Me Ménard rappelle que le ministère s'était engagé à assurer un contrôle de la qualité en lançant le programme en 1998, qui devait notamment comporter une relecture des mammographies et un contrôle de la formation des médecins. Or, 12 ans plus tard, il dit constater que seuls les équipements font l'objet d'un contrôle de qualité.

«Le ministre s'en remet au Collège des médecins. Le Collège des médecins ne fait pas partie, dans le plan de 1998, des mécanismes de contrôle de la qualité. Il a un rôle à jouer là-dedans, mais le rôle premier est au ministère et le ministère a carrément abdiqué, ne prend pas ses responsabilités. C'est clair qu'il n'y a pas de leadership de la part du ministre à cet égard», a reproché l'avocat spécialiste des causes médicales.

Me Ménard se dit par ailleurs fort conscient des limites de l'action judiciaire.

«Il y a un problème de fond et ce ne sont pas les tribunaux qui vont le régler et ordonner la mise en place d'un système de contrôle de qualité, a-t-il dit. C'est une décision administrative, professionnelle et politique qui doit être prise par les autorités concernées.»

Il invite le ministre de la Santé, Yves Bolduc, à laisser de côté son discours d'apaisement.

«Il y a quelques semaines, le ministre a rassuré la population en disant que nous avons un bon système de surveillance et qu'il était très rassuré que le Collège a très bien fait sont travail. Eh bien non! Il n'y a rien de rassurant dans ce qu'on voit maintenant», a dit Me Ménard.

Saisi de plaintes des victimes, le Collège a de son côté refusé de sanctionner les radiologistes en défaut, même s'il reconnaît qu'il y a eu manquement puisqu'il s'est entendu avec les deux radiologistes en question -ainsi qu'avec un troisième faisant l'objet de plaintes- pour que ceux-ci cessent de pratiquer des mammographies. Ce retrait laisse Me Ménard perplexe.

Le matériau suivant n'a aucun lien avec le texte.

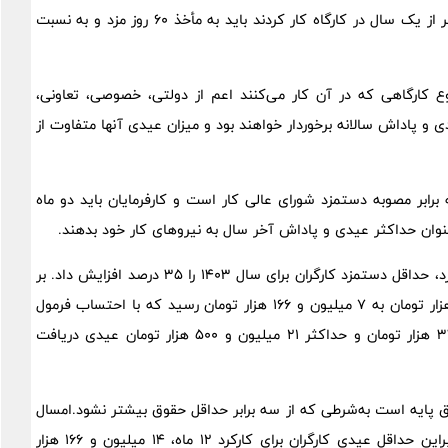
تبصره یک ماده واحده مذکور، مبلغ پرداختی به کارگرانی که کمتر از یک سال در کارگاه کار کردند باید به مأخذ ۶۰ روز مزد و به نسبت
ع کارگاهی که در آن کار می‌کنند اعم از دولتی، خصوصی، تعاونی،
و پاداش سالانه برخوردار خواهند بود و میزان عیدی آنها متفاوت از
رابر مصوبه دستمزد شورای عالی کار است و کارفرمایان باید دو ماه
عنوان حداکثر عیدی و پاداش آخر سال به نیروهای کار خود بدهند.
شورای عالی کار ۲۹ اسفند سال گذشته در نشست تعیین دستمزد، حداقل دستمزد کارگران برای سال ۱۴۰۳ را ۳۵ درصد افزایش داد. بر
این اساس حداقل دستمزد ماهانه کارگران از ۵ میلیون و ۳۰۸ هزار تومان به ۷ میلیون و ۱۶۶ هزار تومان رسید که با احتساب فرمول
حداقل و حداکثر عیدی، کارگران امسال حداقل ۱۴ میلیون و ۳۳۲ هزار تومان و حداکثر ۲۱ میلیون و ۵۰۰ هزار تومان عیدی دریافت
ی ۱۲ ماه کارکرد، دو برابر حقوق پایه است به‌شرطی که از سه برابر حداقل حقوق بیشتر نشود.امسال
حداقل حقوق کارگران هفت میلیون و ۱۶۶ هزار تومان است،‌ بنابراین حداقل عیدی کارگران برای کارکرد ۱۲ ماه، ۱۴ میلیون و ۱۶۶ هزار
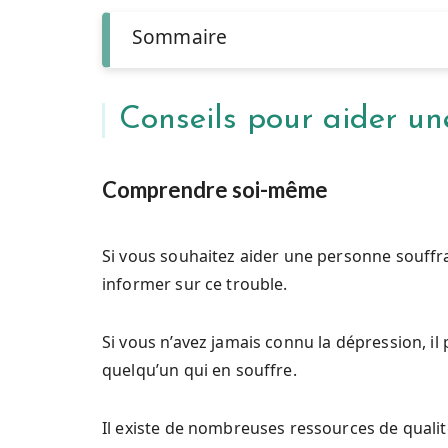
Sommaire
Conseils pour aider un
Comprendre soi-même
Si vous souhaitez aider une personne souffr
informer sur ce trouble.
Si vous n’avez jamais connu la dépression, il 
quelqu’un qui en souffre.
Il existe de nombreuses ressources de qualit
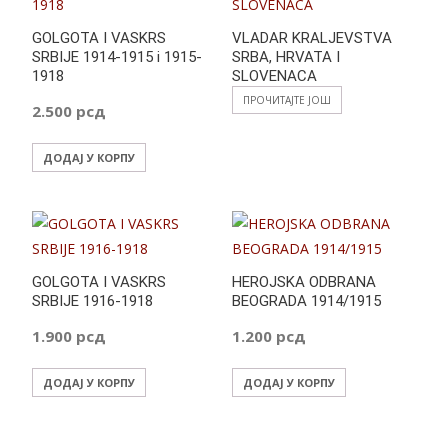
GOLGOTA I VASKRS
VLADAR KRALJEVSTVA
SRBIJE 1914-1915 i 1915-
SRBA, HRVATA I
1918
SLOVENACA
ПРОЧИТАЈТЕ ЈОШ
2.500
рсд
ДОДАЈ У КОРПУ
GOLGOTA I VASKRS
HEROJSKA ODBRANA
SRBIJE 1916-1918
BEOGRADA 1914/1915
1.900
рсд
1.200
рсд
ДОДАЈ У КОРПУ
ДОДАЈ У КОРПУ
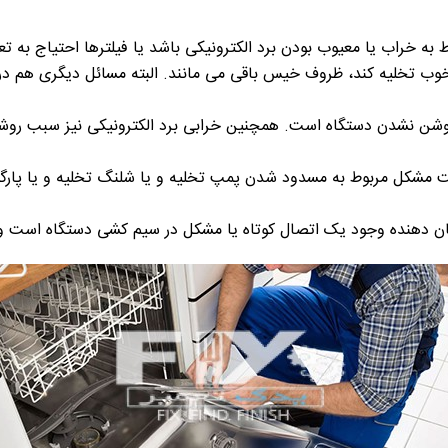
به خراب یا معیوب بودن برد الکترونیکی باشد یا فیلترها احتیاج به تع
خوب تخلیه کند، ظروف خیس باقی می مانند. البته مسائل دیگری هم د
روشن نشدن دستگاه است. همچنین خرابی برد الکترونیکی نیز سبب روش
 مشکل مربوط به مسدود شدن پمپ تخلیه و یا شلنگ تخلیه و یا پار
 دهنده وجود یک اتصال کوتاه یا مشکل در سیم کشی دستگاه است و ب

«Pourquoi est-ce que le médecin arrête complètement de faire cette pratique sur une plainte? Est-ce que c'est parce que cette plainte révèle des lacunes en termes de connaissances, de compétence, de qualifications? On ne le sait pas», a dit l'avocat.

Le Collège a aussi refusé de procéder à une relecture des examens passés des deux radiologistes poursuivis.

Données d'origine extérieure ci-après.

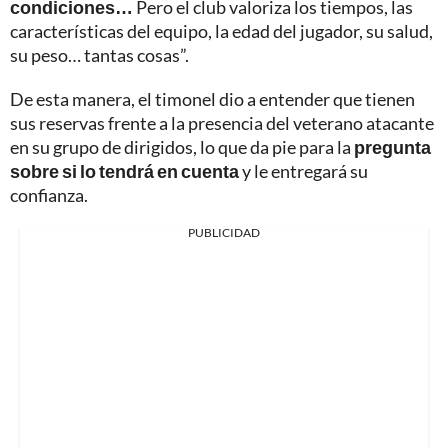
condiciones…
Pero el club valoriza los tiempos, las
características del equipo, la edad del jugador, su salud,
su peso… tantas cosas”.
De esta manera, el timonel dio a entender que tienen
sus reservas frente a la presencia del veterano atacante
en su grupo de dirigidos, lo que da pie para la
pregunta
sobre si lo tendrá en cuenta
y le entregará su
confianza.
PUBLICIDAD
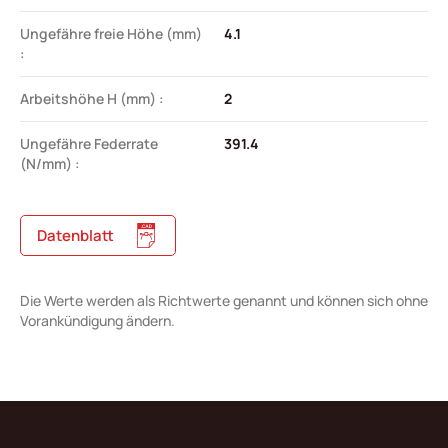
Ungefähre freie Höhe (mm)
4.1
:
Arbeitshöhe H (mm) :
2
Ungefähre Federrate
391.4
(N/mm) :
Datenblatt
Die Werte werden als Richtwerte genannt und können sich ohne
Vorankündigung ändern.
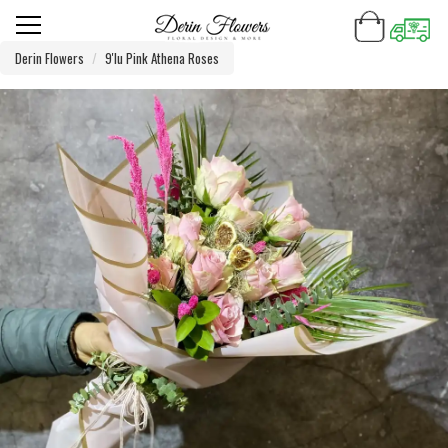
Derin Flowers
9'lu Pink Athena Roses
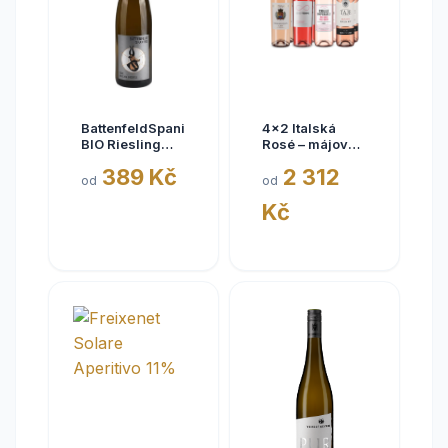
BattenfeldSpanier
4x2 Italská
BIO Riesling
Rosé – májové
Eisquell trocken
kousky
389 Kč
2 312
2025,
od
od
BattenfeldSpanier,
Kč
Rheinhessen
VDP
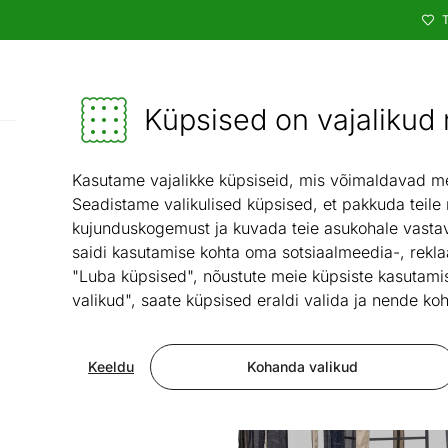
T
Kataloog
Mööbel ja sisustus - ON24
Küpsised on vajalikud n
Kasutame vajalikke küpsiseid, mis võimaldavad meie
Seadistame valikulised küpsised, et pakkuda teile
kujunduskogemust ja kuvada teie asukohale vastav
saidi kasutamise kohta oma sotsiaalmeedia-, rekla
"Luba küpsised", nõustute meie küpsiste kasutamis
valikud", saate küpsised eraldi valida ja nende koh
Keeldu
Kohanda valikud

Le Dr Yves Robert, Secrétaire du Collège des médecins, a fait valoir qu'une relecture des mammographies ne pouvait pas être ordonnée en se basant seulement sur une plainte. Le syndic peut réclamer une évaluation professionnelle, ce qui n'a visiblement pas été le cas dans ces dossiers, a-t-il souligné.

M. Robert estime qu'un lien direct ne peut pas être fait entre la cessation de pratique des radiologistes concernés et leur compétence. Il peut très bien s'agir de cas isolés, a-t-il fait valoir.

M. Robert soutient qu'il faut laisser les poursuites suivrent leur cours avant de sauter aux conclusions.

«Me Ménard crée des amalgames entre trois cas, a-t-il affirmé. Il n'a (certainement) pas toute l'information sur l'ensemble de l'exercice de ces spécialistes, et s'il l'avait, son jugement serait peut-être différent. C'est son droit de faire une sortie publique pour créer une alerte autour de ça, nous on a des informations additionnelles qui nous permettent de porter des jugements sur nos membres.»